Gelişmiş laboratuvarlarda birçok biyokimyasal ve moleküler analizler sonucu tespit edilebilen bu maddeleri üretmek için gerekli olan bilgi ve şuur kum sineklerinde olmadığına göre demek ki onların vücutlarında yaratılıyor...

 

Kaynaklar:

1. Herdwaldt, B.L., 1999, Leishmaniasis, Lancet, 354:1191-1199.

2. Özcel, M.A. (2007). Özçel’in Tıbbi Parazit Hastalıkları. Türkiye Parazitoloji Derneği Yayınları, No: 22, İzmir. 928s.

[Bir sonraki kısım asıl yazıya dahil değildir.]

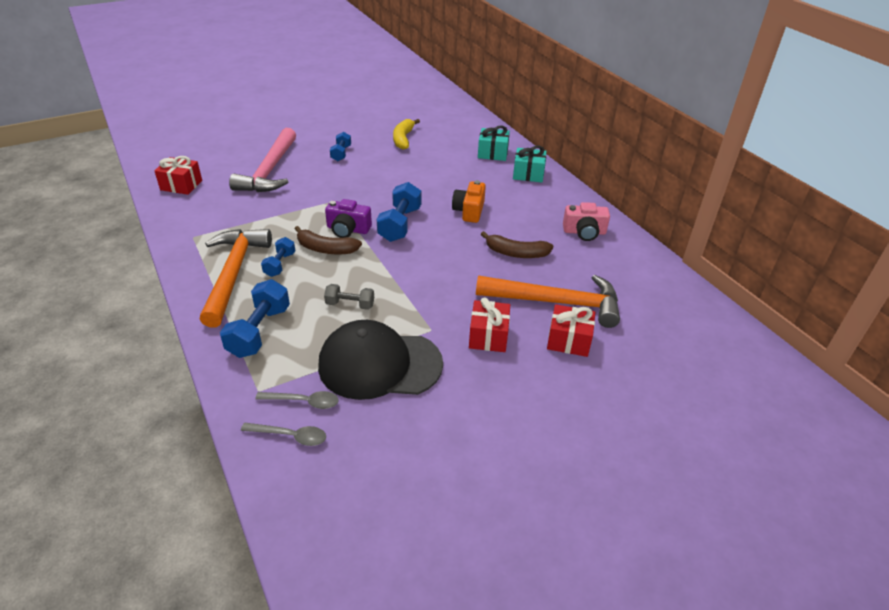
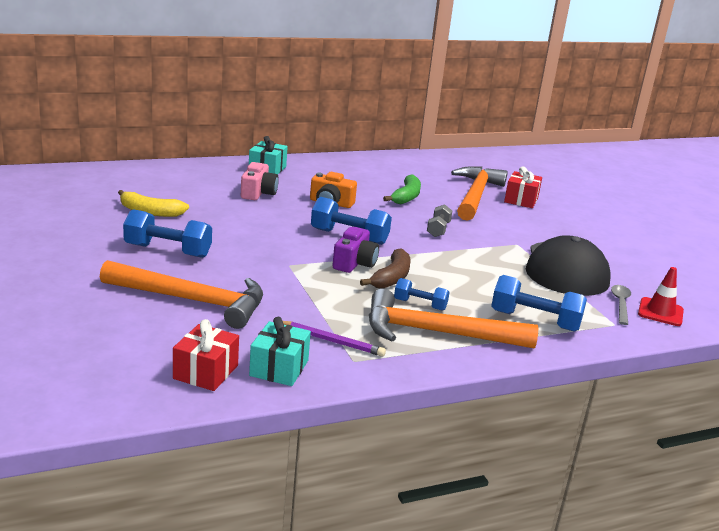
camera: 85 degrees left, 15 degrees down
pink hammer [229,128,296,192] -> orange hammer [100,260,263,329]
grey spoon [241,423,326,446] -> red traffic cone [638,267,684,326]
grey dumbbell [324,284,374,310] -> grey dumbbell moved to [427,204,452,237]
blue dumbbell [330,132,351,161] -> blue dumbbell [123,209,212,258], size x1.68
red gift [469,297,510,352] -> none
turquoise gift [478,125,510,161] -> turquoise gift moved to [249,317,311,386]
brown banana [481,231,553,258] -> green banana [383,175,421,204]
pink camera [563,202,610,241] -> pink camera moved to [241,162,279,200]
none -> purple pencil [283,321,386,357]

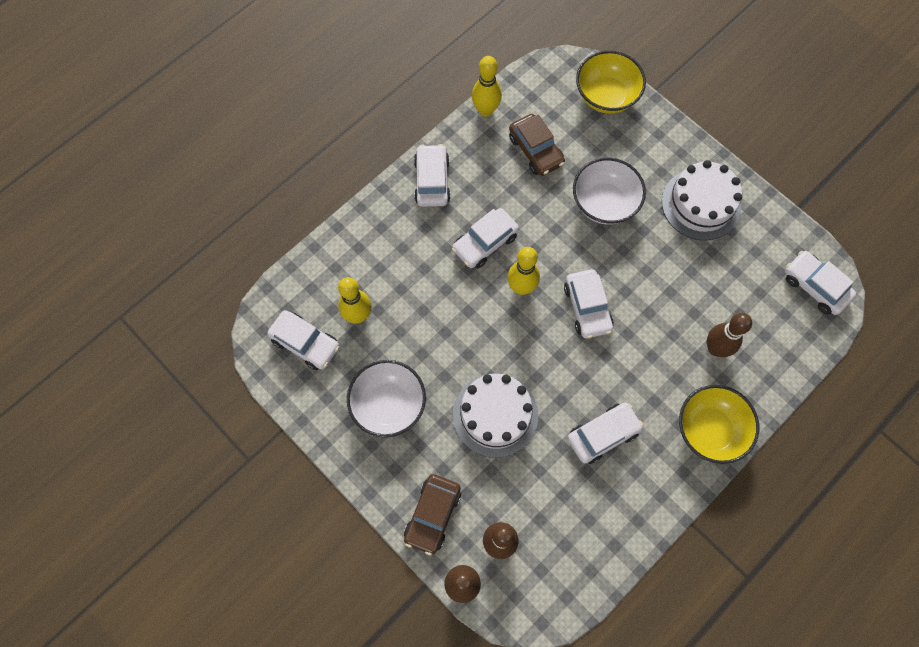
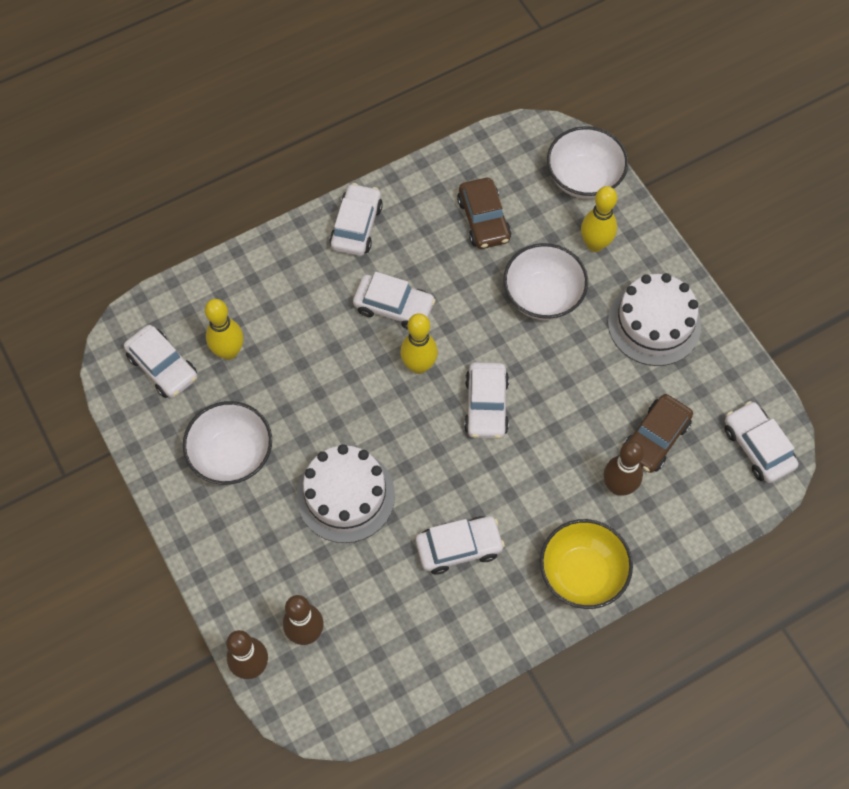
camera: 15 degrees right, 5 degrees down
brown car [404,474,461,556] -> brown car moved to [623,394,693,473]
white car [452,208,519,269] -> white car turned 135 degrees counterclockwise [353,272,436,330]
yellow bowling pin [472,56,502,117] -> yellow bowling pin moved to [581,186,617,252]
yellow bowl [576,51,646,114] -> white bowl [547,126,628,199]

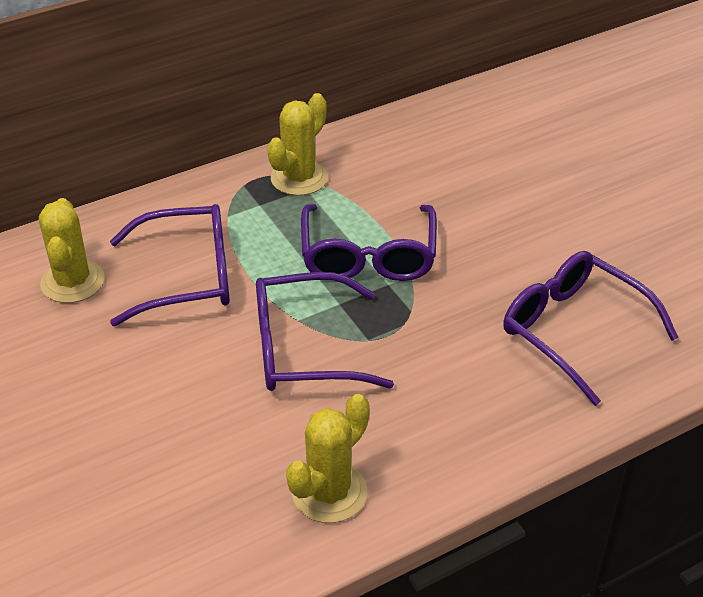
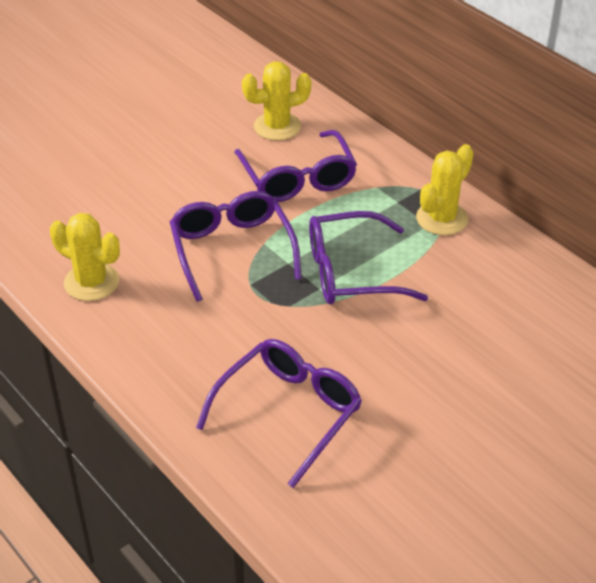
camera: 80 degrees right, 0 degrees up
yellow cactus [267,93,328,196] -> yellow cactus turned 75 degrees counterclockwise [416,144,474,235]

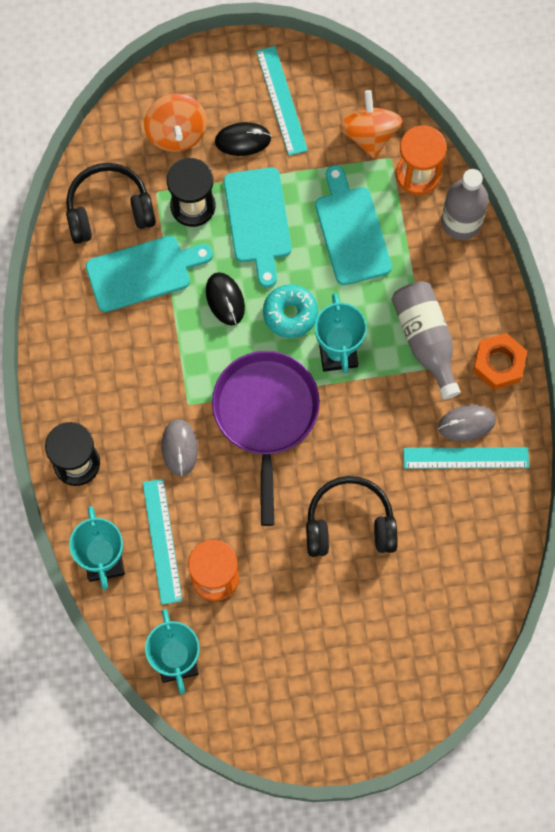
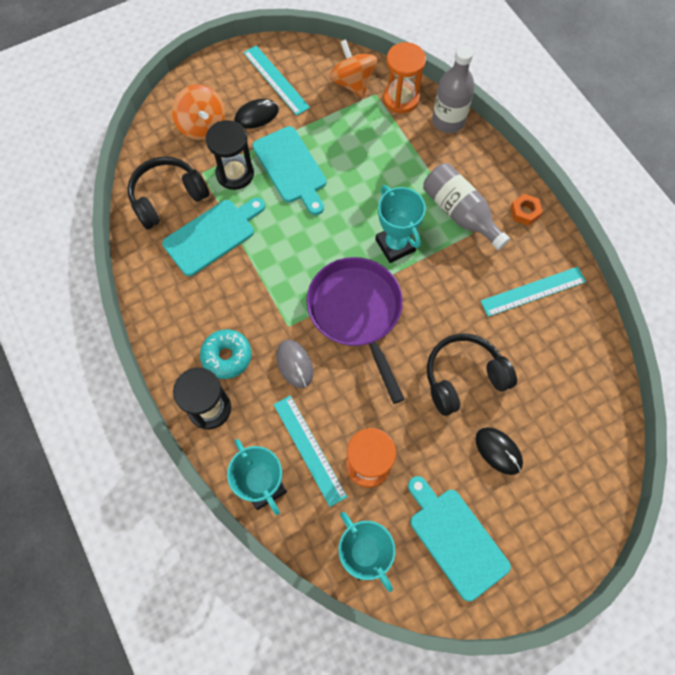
camera: 20 degrees left, 5 degrees down
black mouse [206,272,245,325] -> black mouse moved to [475,427,523,475]
turquoise donut [263,284,318,338] -> turquoise donut moved to [200,329,251,379]
turquoise cutting board [315,165,392,285] -> turquoise cutting board moved to [408,476,511,601]
grey mouse [438,405,496,442] -> none
orange nut [473,333,527,390] -> orange nut [510,194,542,226], size x0.66

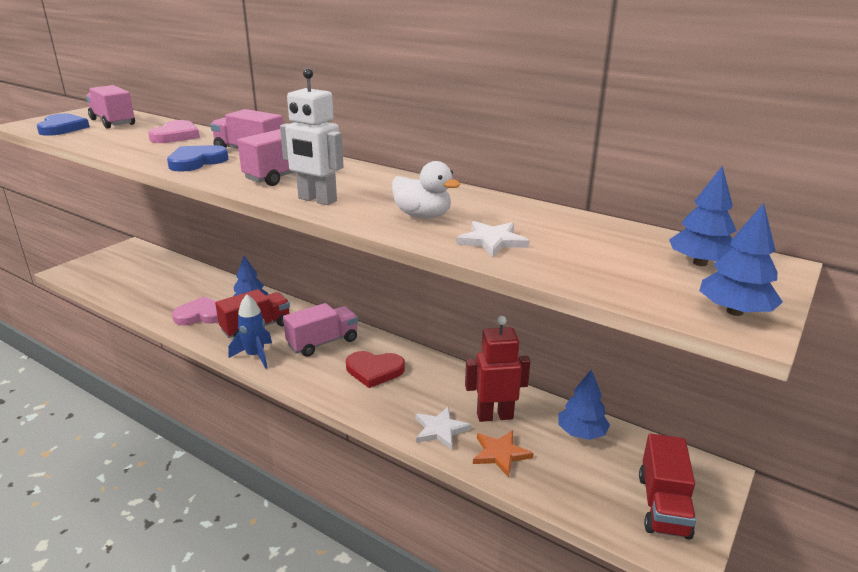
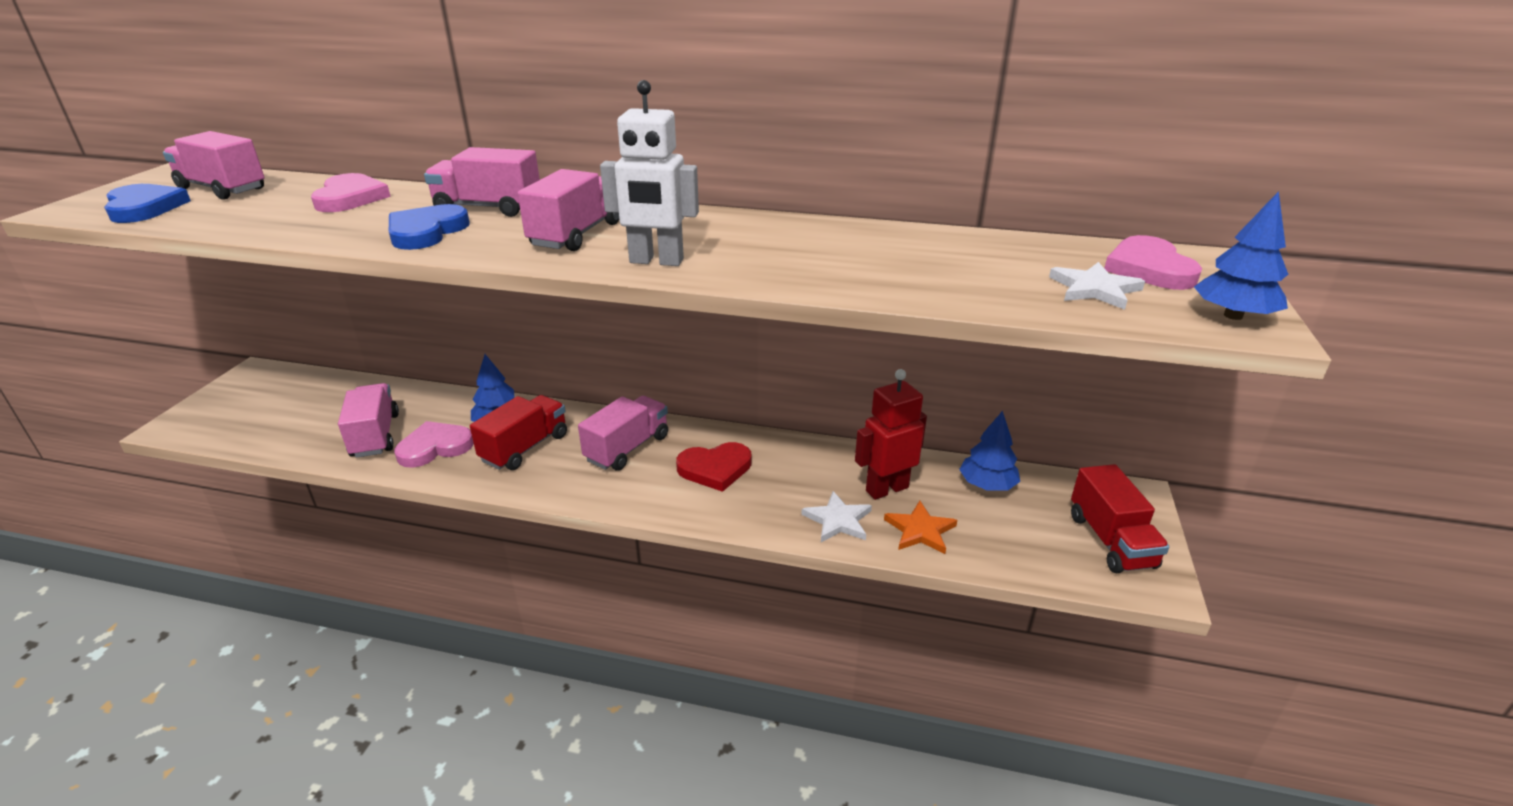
camera: 20 degrees left, 5 degrees up
blue rocket [229,294,272,369] -> none
white duck [392,161,461,219] -> none
white star [456,221,529,257] -> white star moved to [1049,262,1145,310]
blue tree [669,166,737,266] -> pink heart [1104,235,1202,290]
none -> pink truck [338,383,399,458]

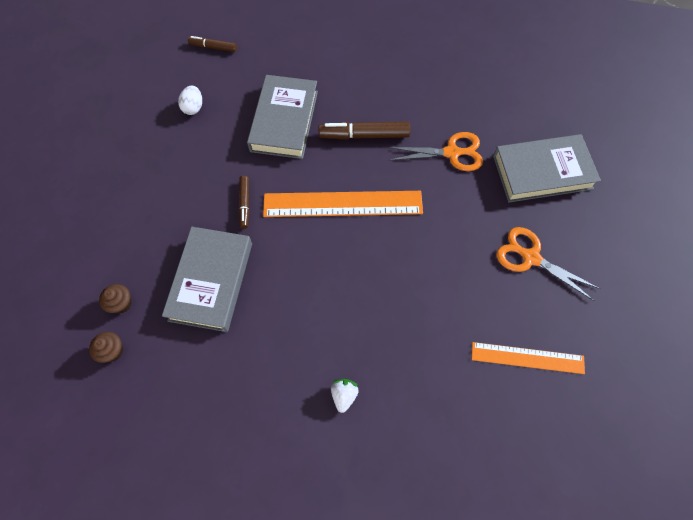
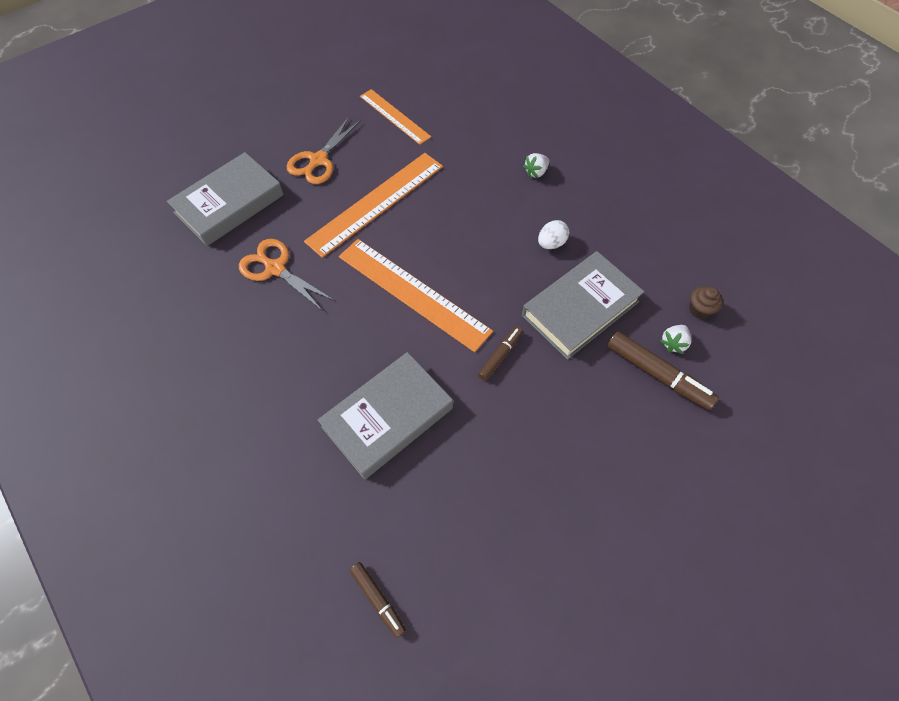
camera: 140 degrees left, 5 degrees down
brown cupcake [99,284,132,314] -> white strawberry [660,325,691,354]
white egg [178,86,202,115] -> white egg moved to [538,220,569,249]
brown marker [319,122,410,140] -> brown marker moved to [607,331,719,410]
grey book [493,134,601,202] -> grey book turned 75 degrees counterclockwise [167,152,284,246]
orange scissors [496,227,600,301] -> orange scissors turned 45 degrees clockwise [287,117,361,184]
none -> orange ruler [304,153,443,258]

3. Titus, R.G. and Riberio, J.M.C., 1990, The role of vector saliva in  transmission of Arthropod -borne disease, Parasitol. Today, 6 (5):157-160.

4. Riberio, J. M. C., 1989, Vector saliva and its role in parasite transmission, Exp. Parasitol., 69:104-106.

5. L. S. and Janovy J.(2009). Gerald D. Schmidt & Larry S. Roberts’ Foundations of Parasitology. Eighth edition, McGraw-Hill, New York.